___ Record set

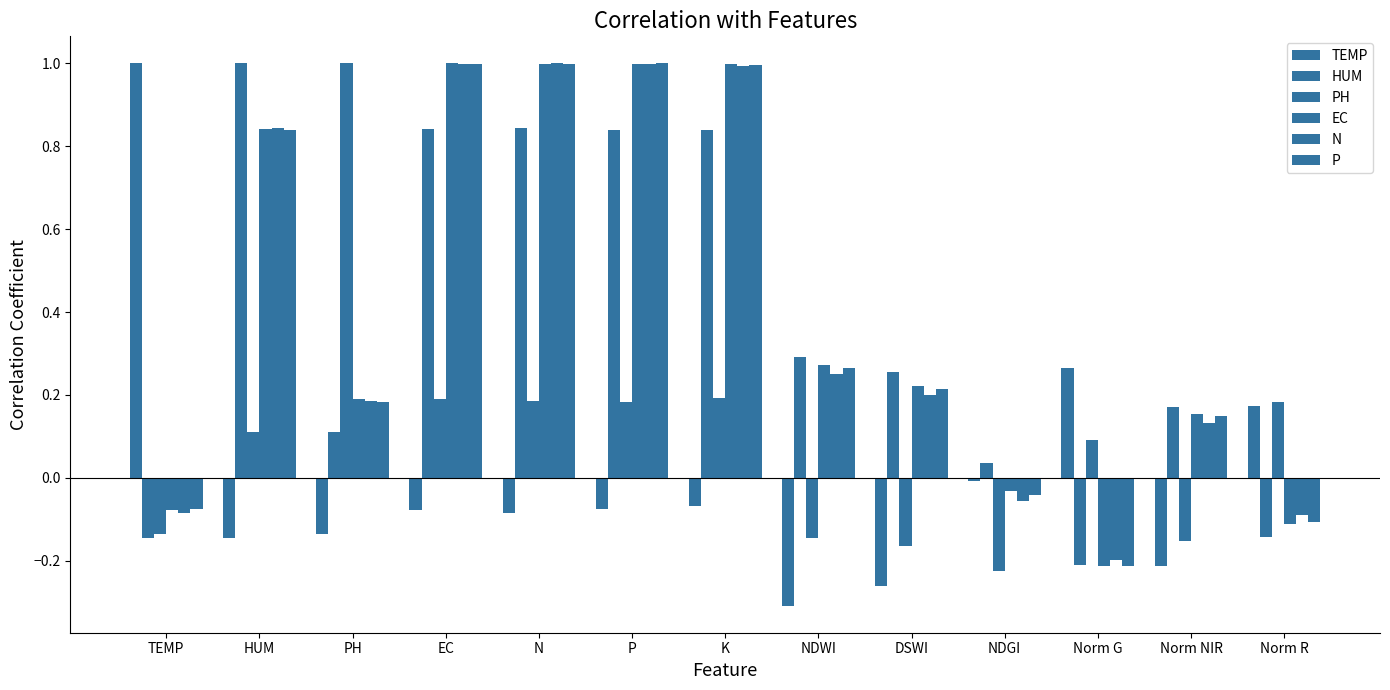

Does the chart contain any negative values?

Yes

______
___ Record set

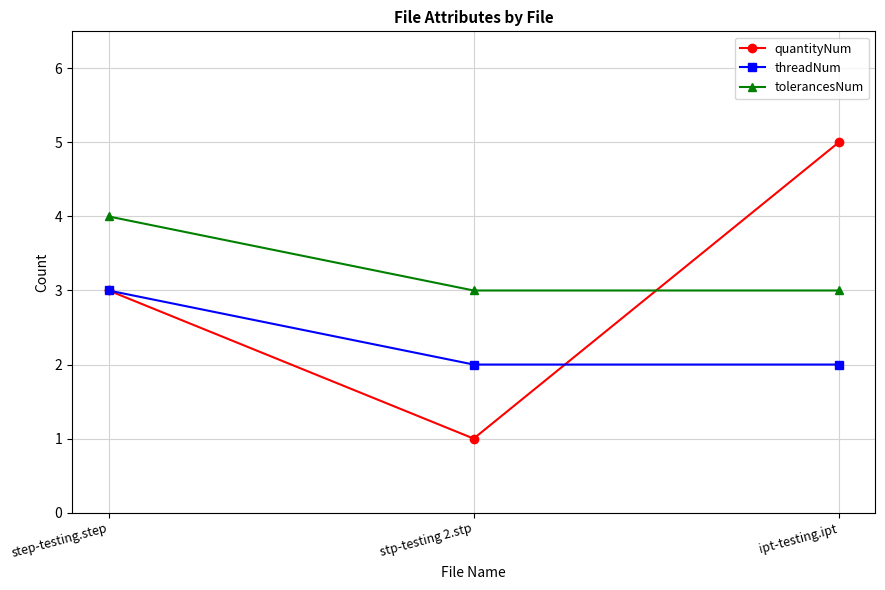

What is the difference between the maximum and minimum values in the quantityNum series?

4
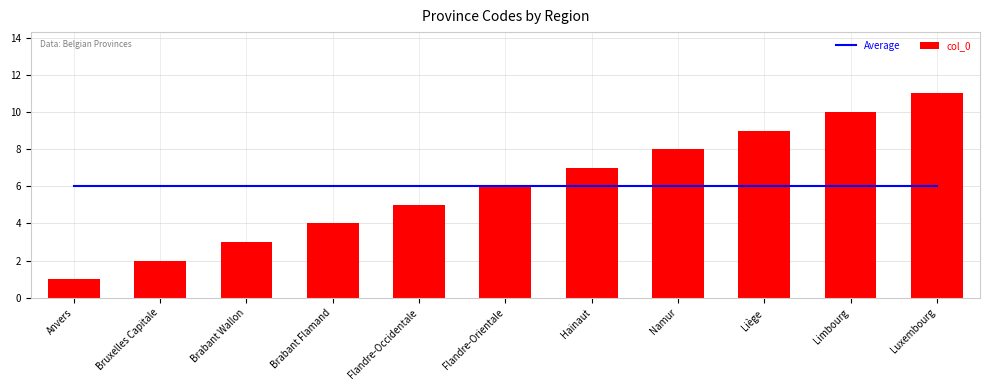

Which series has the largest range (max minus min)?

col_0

______
___ Record set

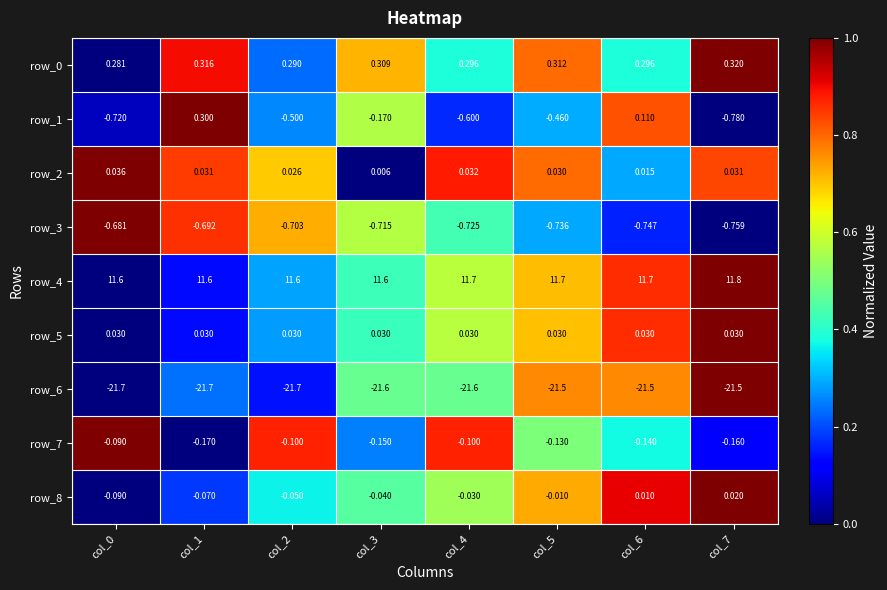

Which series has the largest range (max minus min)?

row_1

______

* [Work task] Copy out every line above that contains the string "values". Case counts.

* [Exercise response]
Does the chart contain any negative values?
What is the difference between the maximum and minimum values in the quantityNum series?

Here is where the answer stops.